Ultimately, “The allegations suggest that a myopic focus on profit over human welfare drove the defendants to act with the purpose of obtaining the cheapest cocoa possible, even if it meant facilitating child slavery,” the judges wrote.

But Nestlé, ADM, and Cargill are not giving up the fight. In May, they requested the federal appeals court to withhold its court order until they petition the Supreme Court to take on the case.

The appeals court granted their request. Now, it’s up to the Supreme Court to decide whether they want to hear the case.

If the court rejects it, the corporations will face a lawsuit, joining chocolate maker Hershey as the latest to get into legal trouble for cocoa harvested by child laborers.
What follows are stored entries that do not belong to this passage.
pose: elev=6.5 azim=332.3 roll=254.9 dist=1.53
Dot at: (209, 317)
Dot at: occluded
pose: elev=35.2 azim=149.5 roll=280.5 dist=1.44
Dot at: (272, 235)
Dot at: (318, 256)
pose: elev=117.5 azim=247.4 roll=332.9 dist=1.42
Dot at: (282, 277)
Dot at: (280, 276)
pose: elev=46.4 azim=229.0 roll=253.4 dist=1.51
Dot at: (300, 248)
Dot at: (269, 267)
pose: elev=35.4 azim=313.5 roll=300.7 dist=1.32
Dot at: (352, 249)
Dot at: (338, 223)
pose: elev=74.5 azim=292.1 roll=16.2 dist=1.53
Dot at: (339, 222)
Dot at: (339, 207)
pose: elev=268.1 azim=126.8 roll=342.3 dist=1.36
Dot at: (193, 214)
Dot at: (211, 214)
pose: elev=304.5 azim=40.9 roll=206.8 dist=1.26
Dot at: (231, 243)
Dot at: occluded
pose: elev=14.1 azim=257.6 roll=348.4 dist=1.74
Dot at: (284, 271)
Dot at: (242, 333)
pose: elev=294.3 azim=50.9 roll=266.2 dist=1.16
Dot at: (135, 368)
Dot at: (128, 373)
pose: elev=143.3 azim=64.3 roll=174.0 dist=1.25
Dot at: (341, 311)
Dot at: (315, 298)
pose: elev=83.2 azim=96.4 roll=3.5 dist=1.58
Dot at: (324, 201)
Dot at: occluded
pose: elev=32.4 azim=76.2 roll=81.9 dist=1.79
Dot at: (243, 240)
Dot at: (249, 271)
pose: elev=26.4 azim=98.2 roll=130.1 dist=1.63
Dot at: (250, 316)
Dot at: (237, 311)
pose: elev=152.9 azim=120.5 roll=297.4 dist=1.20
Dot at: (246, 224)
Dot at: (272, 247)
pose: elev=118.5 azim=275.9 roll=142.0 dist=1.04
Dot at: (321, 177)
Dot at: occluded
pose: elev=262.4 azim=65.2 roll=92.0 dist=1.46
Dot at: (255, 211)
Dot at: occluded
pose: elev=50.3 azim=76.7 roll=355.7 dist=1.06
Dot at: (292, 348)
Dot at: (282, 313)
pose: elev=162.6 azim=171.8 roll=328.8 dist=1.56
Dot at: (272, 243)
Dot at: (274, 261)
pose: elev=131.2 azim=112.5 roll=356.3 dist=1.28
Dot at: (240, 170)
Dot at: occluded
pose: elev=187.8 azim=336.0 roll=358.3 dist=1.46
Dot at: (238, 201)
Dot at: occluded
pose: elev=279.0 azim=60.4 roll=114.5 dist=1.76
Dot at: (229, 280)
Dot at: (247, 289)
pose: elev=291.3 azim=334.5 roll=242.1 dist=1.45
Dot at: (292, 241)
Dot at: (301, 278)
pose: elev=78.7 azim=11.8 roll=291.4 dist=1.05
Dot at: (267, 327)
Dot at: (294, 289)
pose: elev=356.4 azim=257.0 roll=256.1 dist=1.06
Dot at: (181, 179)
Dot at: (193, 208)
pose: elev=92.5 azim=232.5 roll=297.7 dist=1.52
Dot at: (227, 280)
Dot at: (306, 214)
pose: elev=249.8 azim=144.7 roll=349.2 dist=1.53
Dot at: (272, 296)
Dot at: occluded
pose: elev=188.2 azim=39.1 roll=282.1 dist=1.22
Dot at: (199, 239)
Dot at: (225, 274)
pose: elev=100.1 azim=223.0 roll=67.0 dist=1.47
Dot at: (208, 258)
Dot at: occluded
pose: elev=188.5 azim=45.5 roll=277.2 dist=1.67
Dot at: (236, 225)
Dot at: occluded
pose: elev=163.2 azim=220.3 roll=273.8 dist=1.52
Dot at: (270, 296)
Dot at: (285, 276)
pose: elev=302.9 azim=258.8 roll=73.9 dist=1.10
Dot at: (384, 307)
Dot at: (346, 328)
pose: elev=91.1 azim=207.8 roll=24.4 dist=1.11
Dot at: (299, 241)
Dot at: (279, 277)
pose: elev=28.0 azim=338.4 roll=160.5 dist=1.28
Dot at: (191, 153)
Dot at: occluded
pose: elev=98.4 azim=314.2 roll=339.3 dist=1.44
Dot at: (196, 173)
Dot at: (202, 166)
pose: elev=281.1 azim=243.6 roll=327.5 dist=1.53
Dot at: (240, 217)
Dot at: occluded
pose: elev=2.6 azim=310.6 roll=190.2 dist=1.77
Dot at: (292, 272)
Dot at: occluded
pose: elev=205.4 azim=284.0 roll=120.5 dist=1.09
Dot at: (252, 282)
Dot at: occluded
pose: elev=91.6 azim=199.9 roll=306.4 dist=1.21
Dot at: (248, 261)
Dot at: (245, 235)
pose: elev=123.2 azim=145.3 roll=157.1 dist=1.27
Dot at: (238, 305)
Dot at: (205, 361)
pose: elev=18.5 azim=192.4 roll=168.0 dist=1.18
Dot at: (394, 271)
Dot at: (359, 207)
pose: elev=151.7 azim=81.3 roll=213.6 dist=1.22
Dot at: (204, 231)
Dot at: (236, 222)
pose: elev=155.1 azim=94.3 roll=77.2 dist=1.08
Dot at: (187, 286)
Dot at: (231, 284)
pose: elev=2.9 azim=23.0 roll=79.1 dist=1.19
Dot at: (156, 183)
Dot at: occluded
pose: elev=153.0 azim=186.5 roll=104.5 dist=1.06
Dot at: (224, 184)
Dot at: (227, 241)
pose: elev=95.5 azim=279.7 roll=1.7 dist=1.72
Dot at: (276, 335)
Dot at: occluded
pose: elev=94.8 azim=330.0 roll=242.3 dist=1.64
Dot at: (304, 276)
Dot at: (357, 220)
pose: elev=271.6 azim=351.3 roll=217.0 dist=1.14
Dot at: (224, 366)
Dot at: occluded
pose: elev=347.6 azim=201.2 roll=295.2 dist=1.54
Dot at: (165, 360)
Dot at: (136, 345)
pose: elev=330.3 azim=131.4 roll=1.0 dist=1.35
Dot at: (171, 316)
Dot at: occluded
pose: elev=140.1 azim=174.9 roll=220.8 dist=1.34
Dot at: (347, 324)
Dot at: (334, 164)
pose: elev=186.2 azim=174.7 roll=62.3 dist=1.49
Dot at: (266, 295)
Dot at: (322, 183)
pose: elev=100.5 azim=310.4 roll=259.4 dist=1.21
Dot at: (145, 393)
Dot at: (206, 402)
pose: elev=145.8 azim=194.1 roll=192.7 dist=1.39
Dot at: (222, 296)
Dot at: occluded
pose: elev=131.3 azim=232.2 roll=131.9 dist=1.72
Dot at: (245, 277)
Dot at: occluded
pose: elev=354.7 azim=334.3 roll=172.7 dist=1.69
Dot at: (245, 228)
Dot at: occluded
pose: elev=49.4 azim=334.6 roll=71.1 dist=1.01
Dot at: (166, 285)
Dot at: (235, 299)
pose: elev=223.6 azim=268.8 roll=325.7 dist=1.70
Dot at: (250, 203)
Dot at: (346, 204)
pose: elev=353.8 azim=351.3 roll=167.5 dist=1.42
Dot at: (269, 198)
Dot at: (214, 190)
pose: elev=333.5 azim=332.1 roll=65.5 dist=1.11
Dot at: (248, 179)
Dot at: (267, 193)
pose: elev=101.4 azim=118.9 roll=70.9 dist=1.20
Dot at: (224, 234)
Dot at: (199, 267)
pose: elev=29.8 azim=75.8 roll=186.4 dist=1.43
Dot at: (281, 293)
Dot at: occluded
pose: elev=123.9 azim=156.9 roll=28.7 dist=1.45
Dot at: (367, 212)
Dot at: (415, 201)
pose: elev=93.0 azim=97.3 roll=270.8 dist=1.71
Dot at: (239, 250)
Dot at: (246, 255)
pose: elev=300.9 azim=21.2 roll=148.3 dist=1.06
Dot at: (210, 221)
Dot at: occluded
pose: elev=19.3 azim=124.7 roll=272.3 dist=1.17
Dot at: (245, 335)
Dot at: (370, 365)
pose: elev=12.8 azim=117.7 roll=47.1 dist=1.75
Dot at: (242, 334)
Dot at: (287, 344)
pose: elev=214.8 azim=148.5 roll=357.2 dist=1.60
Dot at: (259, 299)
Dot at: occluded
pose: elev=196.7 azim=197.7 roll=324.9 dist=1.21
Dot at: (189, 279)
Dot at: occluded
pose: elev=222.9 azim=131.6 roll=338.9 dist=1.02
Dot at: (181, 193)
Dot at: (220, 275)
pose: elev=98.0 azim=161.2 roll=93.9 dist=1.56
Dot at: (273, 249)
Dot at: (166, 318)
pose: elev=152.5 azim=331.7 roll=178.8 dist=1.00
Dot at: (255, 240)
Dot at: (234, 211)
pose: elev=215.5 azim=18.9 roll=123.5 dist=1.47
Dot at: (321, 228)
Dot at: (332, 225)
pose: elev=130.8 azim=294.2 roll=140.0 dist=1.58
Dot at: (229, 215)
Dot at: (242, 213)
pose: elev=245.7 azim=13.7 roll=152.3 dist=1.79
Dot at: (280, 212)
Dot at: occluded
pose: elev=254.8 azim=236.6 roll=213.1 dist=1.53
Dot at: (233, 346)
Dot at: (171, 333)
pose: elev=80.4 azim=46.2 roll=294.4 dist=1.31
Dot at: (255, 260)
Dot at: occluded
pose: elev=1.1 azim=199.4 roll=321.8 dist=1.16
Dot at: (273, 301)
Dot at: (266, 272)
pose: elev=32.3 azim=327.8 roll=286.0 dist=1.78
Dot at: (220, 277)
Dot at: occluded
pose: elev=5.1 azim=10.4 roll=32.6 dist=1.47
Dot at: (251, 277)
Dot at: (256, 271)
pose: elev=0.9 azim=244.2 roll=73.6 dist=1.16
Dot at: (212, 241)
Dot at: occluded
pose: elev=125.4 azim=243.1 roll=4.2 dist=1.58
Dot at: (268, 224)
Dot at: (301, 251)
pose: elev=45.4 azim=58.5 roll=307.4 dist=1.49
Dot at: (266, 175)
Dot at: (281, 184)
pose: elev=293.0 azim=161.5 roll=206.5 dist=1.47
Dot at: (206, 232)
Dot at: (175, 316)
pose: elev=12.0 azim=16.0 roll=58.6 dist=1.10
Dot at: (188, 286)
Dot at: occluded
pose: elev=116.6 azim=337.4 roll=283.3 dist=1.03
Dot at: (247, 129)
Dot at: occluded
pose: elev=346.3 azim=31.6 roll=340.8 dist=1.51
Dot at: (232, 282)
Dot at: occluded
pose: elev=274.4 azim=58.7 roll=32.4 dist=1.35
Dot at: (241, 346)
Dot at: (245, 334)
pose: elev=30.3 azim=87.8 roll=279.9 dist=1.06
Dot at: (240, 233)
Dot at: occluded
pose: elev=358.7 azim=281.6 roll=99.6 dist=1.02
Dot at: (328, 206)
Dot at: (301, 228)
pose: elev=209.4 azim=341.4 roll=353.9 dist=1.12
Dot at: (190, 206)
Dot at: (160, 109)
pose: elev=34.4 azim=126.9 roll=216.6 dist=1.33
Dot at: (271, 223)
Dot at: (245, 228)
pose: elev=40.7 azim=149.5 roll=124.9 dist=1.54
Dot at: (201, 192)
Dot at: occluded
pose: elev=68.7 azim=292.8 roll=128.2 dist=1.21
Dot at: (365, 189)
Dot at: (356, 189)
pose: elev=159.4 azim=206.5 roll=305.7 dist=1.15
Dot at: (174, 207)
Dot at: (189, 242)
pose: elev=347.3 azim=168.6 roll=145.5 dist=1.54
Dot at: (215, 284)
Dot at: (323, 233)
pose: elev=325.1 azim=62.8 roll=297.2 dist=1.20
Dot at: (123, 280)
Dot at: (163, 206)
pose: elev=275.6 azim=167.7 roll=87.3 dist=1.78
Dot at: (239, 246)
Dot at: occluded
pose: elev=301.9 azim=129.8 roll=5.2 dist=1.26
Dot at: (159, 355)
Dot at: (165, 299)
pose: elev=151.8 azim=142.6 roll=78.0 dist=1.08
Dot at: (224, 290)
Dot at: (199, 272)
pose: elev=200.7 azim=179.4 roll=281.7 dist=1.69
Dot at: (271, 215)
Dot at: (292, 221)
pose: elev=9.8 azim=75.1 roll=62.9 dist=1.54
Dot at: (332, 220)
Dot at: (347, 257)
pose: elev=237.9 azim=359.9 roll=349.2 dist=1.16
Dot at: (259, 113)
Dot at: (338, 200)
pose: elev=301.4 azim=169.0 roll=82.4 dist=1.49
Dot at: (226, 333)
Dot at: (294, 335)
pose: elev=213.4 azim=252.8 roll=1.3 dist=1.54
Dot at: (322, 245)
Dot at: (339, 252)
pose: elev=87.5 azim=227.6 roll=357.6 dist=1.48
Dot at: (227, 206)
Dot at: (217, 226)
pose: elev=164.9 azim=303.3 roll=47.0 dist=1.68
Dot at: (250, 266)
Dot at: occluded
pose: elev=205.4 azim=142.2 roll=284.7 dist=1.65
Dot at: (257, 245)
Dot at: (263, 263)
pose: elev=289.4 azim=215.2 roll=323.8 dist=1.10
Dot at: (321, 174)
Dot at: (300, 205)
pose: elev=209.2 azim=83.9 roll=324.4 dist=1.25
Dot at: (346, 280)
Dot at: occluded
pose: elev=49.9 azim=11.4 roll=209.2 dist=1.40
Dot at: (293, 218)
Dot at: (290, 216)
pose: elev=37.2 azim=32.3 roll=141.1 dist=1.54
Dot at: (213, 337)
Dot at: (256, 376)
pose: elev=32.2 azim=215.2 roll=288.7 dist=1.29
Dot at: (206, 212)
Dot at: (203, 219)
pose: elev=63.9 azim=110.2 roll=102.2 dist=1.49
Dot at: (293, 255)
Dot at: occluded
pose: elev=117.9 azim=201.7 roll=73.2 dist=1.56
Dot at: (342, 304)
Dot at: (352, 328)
If the court accepts, it could decide a significant case on corporate liability. Previously, the Supreme Court decided in the case, Kiobel v. Royal Dutch Petroleum Co. that the ATS does not apply to actions that occurred outside the United States. However, the court did not make a definitive ruling on whether the ATS applies to lawsuits against corporations.

A Supreme Court decision on this latest lawsuit could answer that question once and for all.

Annie Wu joined the full-time staff at the Epoch Times in July 2014. That year, she won a first-place award from the New York Press Association for best spot news coverage. She is a graduate of Barnard College and the Columbia University Graduate School of Journalism.